ÉDITO DE FÉVRIER 2025
« Entrez sans frapper », ce n’est pas mon truc. Je n’aime pas qu’on vienne me déranger chez moi. Sur ce réflexe humain, commun, prospèrent des politiciens de plus en plus nombreux, amalgamant l’interdiction d’accès à une sphère privée et la régulation des entrées sur un territoire partagé. Ceci explique le succès du slogan « on est chez nous », étrange cri de ralliement, particulièrement en Moselle et en Lorraine, terres de migrations intenses.

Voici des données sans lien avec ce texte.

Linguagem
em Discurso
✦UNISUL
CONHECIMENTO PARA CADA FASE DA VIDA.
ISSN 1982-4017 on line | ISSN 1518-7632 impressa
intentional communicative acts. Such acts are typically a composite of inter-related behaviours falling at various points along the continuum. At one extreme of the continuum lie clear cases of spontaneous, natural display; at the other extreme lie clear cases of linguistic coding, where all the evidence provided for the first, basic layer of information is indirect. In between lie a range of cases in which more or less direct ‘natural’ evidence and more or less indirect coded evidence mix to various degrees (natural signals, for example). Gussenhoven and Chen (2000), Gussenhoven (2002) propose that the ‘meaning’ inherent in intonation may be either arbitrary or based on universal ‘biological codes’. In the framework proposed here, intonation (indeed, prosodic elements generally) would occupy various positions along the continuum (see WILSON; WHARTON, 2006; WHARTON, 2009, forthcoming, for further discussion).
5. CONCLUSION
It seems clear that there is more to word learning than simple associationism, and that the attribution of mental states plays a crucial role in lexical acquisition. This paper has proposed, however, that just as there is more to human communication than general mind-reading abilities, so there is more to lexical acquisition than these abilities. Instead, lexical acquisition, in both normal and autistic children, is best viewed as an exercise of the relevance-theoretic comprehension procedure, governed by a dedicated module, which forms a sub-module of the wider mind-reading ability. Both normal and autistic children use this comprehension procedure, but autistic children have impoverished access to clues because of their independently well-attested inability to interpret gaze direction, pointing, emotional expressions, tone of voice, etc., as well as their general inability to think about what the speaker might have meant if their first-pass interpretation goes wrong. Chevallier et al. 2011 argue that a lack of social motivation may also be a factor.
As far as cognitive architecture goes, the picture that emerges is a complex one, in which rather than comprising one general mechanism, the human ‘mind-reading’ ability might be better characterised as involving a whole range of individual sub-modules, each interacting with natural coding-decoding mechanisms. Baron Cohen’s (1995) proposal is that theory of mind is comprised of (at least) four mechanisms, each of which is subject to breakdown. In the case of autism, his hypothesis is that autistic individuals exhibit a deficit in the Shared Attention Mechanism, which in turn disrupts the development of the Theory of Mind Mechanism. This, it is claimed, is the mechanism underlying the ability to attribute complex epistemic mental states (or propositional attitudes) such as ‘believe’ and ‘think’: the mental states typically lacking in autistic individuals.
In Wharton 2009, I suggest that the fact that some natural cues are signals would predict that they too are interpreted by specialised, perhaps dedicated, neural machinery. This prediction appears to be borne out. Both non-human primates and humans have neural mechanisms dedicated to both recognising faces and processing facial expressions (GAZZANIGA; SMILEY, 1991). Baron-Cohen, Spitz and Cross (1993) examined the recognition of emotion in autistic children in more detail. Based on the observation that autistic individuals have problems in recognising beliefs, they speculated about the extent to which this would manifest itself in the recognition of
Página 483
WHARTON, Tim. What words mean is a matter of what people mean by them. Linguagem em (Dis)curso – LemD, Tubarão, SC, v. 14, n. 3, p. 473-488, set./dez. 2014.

Qu’un État s’organise pour n’être point submergé par des vagues migratoires est indispensable. Mais les mesures annoncées ici ou là, sur le nombre de personnes à exclure et la rapidité avec laquelle elles le seront, ressemblent à des enchères. On observe des élus, hier proclamés humanistes, aujourd’hui annexés – car tentés ou terrifiés – par l’extrême-droite et ouvrant ainsi l’ère du « qui dit mieux ? ». Celle-ci fait des plus misérables des misérables une assemblée de numéros, jetés comme des dés sur les tableaux d’une comptabilité sinistre.
Les discours violents, vendus comme du muscle, empestent pourtant la mollesse. Nos démocraties sortent le bâton pour masquer leur incapacité à organiser autrement ce monde, une planète épuisée et abandonnée à des milliardaires obsédés par la fortune de leur clan. Les temps changent et les ententes se fondent sur d’autres idéaux collectifs : aux fraternités audacieuses et souvent joyeuses succèdent les corporatismes effrayés.
On m’objectera que ce n’est pas nouveau – la belle affaire – et que majoritairement le peuple français veut cette politique d’exclusion. Rappelez-vous ce que disait l’avocat de Pétain en 1945 ? : « 98% des Français étaient derrière le Maréchal pour l’armistice ». Même s’ils l’étaient parce qu’ils voulaient la paix, ignorant largement en 1940 les conséquences d’un armistice avec l’Allemagne nazie, voilà qui illustre les limites du « bon sens populaire » et témoigne des ravages de la désinformation et de l’amnésie. Ainsi va la vie, ses périls et ses paresses. Ainsi vient une nouvelle normalité, épouvantable, où le salut nazi d’un dirigeant étasunien produit davantage de commérages que de fermes condamnations.
Nous ne savons plus mobiliser sur l’éthique de nos démocraties, ni expliquer qu’une chasse aux immigrés piétine notre philosophie du mélange et notre tradition de l’accueil. Saurons-nous éclairer l’opinion sur les autres effets néfastes de cette traque programmée, affaiblissant notre économie, déprimant notre culture et participant à l’oubli de notre histoire ? Qui peut dire sérieusement, après avoir revisité celle-ci, « on est chez nous » ?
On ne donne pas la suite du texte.